Lawrence Berkeley National Laboratory
Comparative Reannotation of 21 Aspergillus Genomes
- Author(s): Salamov, Asaf
- Riley, Robert
- Kuo, Alan
- Grigoriev, Igor
- et al.
We used comparative gene modeling to reannotate 21 Aspergillus genomes. Initial automatic annotation of individual genomes may contain some errors of different nature, e.g. missing genes, incorrect exon-intron structures, 'chimeras', which fuse 2 or more real genes or alternatively splitting some real genes into 2 or more models. The main premise behind the comparative modeling approach is that for closely related genomes most orthologous families have the same conserved gene structure. The algorithm maps all gene models predicted in each individual Aspergillus genome to the other genomes and, for each locus, selects from potentially many competing models, the one which most closely resembles the orthologous genes from other genomes. This procedure is iterated until no further change in gene models is observed.

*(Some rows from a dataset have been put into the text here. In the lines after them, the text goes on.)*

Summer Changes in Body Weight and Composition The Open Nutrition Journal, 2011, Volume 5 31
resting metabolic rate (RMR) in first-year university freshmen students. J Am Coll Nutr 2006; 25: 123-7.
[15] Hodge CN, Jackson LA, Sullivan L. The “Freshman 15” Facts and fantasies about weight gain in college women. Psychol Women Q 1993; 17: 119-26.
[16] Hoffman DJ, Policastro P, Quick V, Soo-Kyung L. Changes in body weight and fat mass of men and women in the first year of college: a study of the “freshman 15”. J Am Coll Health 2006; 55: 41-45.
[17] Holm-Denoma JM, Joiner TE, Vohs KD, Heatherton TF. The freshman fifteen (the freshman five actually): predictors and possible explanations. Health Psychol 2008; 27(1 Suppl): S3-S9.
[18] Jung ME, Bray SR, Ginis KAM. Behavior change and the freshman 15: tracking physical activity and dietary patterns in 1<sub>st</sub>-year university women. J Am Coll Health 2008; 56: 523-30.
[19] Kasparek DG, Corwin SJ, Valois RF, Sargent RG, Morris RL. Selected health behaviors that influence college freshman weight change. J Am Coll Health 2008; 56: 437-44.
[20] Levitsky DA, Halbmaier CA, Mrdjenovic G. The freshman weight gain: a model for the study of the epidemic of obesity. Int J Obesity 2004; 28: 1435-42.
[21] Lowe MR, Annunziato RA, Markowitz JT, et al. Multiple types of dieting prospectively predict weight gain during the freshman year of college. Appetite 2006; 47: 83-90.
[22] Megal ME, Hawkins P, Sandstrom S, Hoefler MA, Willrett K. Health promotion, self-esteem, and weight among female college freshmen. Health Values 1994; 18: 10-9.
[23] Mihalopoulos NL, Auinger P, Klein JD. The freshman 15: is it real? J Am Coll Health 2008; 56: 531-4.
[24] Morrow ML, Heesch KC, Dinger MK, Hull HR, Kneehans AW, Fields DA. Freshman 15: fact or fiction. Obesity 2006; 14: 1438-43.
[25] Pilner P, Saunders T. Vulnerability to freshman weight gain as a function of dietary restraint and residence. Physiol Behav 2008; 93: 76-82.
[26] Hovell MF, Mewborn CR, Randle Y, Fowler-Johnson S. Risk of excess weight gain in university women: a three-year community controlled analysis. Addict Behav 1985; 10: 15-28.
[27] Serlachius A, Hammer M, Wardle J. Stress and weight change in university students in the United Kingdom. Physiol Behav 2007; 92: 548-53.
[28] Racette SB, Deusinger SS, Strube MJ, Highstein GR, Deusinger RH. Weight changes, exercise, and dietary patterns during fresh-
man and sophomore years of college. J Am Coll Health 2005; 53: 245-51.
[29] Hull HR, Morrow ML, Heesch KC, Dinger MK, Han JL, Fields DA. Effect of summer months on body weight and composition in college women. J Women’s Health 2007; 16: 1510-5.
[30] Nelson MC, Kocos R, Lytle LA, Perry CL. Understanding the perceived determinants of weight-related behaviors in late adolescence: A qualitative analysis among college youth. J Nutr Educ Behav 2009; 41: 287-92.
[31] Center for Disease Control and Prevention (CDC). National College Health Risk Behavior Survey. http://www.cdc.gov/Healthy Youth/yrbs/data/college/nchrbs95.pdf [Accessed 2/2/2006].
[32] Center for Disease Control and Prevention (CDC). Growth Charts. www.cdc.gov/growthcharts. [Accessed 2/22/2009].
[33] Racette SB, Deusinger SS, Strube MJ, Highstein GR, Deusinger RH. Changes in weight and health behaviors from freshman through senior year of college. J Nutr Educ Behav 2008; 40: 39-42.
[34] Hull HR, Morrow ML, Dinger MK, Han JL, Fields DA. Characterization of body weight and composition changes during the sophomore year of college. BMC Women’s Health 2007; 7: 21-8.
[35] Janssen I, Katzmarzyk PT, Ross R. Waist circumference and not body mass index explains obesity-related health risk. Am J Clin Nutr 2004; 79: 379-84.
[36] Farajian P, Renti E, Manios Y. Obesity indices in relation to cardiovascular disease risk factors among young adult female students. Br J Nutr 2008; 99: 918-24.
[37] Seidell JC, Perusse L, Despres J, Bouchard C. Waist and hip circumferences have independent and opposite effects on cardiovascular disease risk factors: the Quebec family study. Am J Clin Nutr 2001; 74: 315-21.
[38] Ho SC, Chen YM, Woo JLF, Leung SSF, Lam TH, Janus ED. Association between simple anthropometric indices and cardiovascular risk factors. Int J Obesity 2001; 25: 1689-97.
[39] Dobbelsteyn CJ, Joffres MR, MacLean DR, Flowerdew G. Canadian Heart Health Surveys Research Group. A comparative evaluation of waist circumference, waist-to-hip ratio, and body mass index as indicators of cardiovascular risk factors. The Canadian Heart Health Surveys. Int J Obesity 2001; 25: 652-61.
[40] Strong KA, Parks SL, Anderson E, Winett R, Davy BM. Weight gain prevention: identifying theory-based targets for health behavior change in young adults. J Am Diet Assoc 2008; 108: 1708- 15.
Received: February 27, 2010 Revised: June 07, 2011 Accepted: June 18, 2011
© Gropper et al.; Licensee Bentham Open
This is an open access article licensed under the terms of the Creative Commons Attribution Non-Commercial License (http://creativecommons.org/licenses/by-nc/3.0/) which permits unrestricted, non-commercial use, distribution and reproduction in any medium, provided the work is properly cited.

For Aspergillus genomes we predicted in total 4503 new gene models ( ~;2percent per genome), supported by comparative analysis, additionally correcting ~;18percent of old gene models. This resulted in a total of 4065 more genes with annotated PFAM domains (~;3percent increase per genome). Analysis of a few genomes with EST/transcriptomics data shows that the new annotation sets also have a higher number of EST-supported splice sites at exon-intron boundaries.